Short problem A =
Answer these questions using the passage on C++ static semantics below, marking each answer with the same numeral:
(i) What are the three kinds of Names?
(ii) What does a PrototypeScope contain?
(iii) How many Scopes is every Variable a member of?

Provided passage =
That the names used in these diagrams do not correspond exactly with either the terminology in the standard (which is often unnecessarily vague) nor that used in Elsa (which makes fewer distinctions, for example among kinds of Variables). However, there is an overall attempt at terminological consistency.

Notation

The following diagrams use a notation that it is a mixture of traditional Entity-Relationship diagrams and UML, with some of my own ideas thrown in:

Diagram 1: Scopes, Variables and Types

The following diagram (xfig sources: er.fig, postscript: er.ps) shows the essential static semantic concepts, such as scopes, variables and types. It omits templates, and it omits executable AST fragments like statements and expressions.

C++ Static Semantics ER diagram

This diagram has four primary dimensions:

Name

Names [3p4] denote Variables. As explained in [3p7], there are three kinds of Names: identifiers, operators, and conversions. Names are extensional: two Names are the same if they have the same attributes and named relationships, and they are immutable once created.

Identifier

An Identifier is a Name consisting of a nonempty sequence of source characters.

OperatorName

An OperatorName is a Name consisting of the keyword operator followed by one of the overloadable operators [13.5p1].

ConversionName

A ConversionName is a Name consisting of the keyword operator followed by a Type [12.3.2].

Scope

A Scope ("declarative region") [3.3] is a set of Variables. Name lookup [3.4] searches for a Name amongst a certain sequence of Scopes, yielding the set of Variables that have the given Name. There are rules [3.3p4] that restrict the set of Variables that may have the same Name and Scope; the data model itself does not enforce them.

The Standard's notion of the "potential scope of a variable" is induced by the timing of the sequence of updates to Scopes corresponding to processing declarations. I have chosen not to include an explicit notion of time or point of declaration in this data model, but I may reconsider.

(Currently missing from data model: function scopes, which contain the labels for goto statements.)

Namespace

A Namespace [3.3.5, 7.3] is a scope outside any class or function. They include the GlobalScope. Namespaces can be connected by UsingDirectives [7.3.4].

BlockScope

A BlockScope ("local scope") [3.3.2] contains local variables in a function. FunctionDefinitions include a BlockScope that spans their body.

PrototypeScope

A PrototypeScope [3.3.3] contains the parameters of a function declarator that is not the declarator of a function definition.

ClassType (as a Scope)

A ClassType [9] includes the scope [3.3.6] that contains the class members. It is described further in another entry below.

Variable

A Variable (a mixture of Standard concepts "entity" [3p3] and "declaration" [3p5]) is something that can be found by lookup. Every Variable is a member of exactly one Scope.

Entries provided =
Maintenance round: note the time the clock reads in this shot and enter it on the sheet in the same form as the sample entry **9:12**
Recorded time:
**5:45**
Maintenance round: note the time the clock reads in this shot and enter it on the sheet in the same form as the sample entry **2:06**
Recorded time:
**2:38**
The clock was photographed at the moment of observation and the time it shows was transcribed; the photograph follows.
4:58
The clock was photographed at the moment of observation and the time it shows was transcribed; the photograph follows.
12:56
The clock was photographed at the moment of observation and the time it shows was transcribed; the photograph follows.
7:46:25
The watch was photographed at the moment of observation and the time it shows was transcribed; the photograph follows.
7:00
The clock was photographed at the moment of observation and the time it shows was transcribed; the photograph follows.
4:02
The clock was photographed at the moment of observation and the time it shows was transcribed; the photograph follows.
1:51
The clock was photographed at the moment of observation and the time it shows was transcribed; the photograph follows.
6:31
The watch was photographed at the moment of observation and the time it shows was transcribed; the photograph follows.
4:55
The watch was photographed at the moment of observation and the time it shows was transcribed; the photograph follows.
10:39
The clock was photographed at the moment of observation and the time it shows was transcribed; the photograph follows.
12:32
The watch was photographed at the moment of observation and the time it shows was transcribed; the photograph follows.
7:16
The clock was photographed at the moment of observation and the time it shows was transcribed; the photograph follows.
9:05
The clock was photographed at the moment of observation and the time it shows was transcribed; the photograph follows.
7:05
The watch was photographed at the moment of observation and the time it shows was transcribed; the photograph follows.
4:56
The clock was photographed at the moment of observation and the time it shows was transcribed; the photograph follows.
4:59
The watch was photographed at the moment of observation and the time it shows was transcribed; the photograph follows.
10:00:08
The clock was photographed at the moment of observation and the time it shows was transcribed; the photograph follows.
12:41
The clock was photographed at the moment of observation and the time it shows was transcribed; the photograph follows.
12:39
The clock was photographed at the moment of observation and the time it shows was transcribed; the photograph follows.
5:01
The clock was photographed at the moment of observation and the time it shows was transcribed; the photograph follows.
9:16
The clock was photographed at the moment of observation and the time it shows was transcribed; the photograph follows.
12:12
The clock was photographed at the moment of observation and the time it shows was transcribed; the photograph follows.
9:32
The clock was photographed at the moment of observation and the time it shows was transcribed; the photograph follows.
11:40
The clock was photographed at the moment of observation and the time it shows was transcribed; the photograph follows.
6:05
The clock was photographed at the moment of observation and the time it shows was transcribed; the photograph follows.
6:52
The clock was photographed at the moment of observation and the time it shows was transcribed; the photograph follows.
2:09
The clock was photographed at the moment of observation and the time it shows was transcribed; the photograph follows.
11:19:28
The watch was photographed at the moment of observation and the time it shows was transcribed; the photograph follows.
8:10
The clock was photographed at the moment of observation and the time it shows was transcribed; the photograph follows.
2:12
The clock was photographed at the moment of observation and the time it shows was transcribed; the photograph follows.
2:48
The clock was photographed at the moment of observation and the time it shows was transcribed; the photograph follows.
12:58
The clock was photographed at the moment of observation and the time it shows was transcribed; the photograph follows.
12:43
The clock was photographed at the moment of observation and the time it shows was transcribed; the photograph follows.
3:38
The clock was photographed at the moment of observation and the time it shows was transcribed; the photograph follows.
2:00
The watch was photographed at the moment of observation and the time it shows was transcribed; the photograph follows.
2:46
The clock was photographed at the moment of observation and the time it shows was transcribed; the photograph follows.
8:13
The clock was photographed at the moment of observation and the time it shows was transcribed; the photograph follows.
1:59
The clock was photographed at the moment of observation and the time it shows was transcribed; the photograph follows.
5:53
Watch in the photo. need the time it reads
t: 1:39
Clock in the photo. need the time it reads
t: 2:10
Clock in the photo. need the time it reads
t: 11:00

Short problem B = Count how many lines of the rows above contain the string "note", treating uppercase and lowercase as different, and reply with the number only.

Correct result A =
(i) Identifiers, operators, and conversions.
(ii) The parameters of a function declarator that is not the declarator of a function definition.
(iii) Exactly one.

Correct result B = 2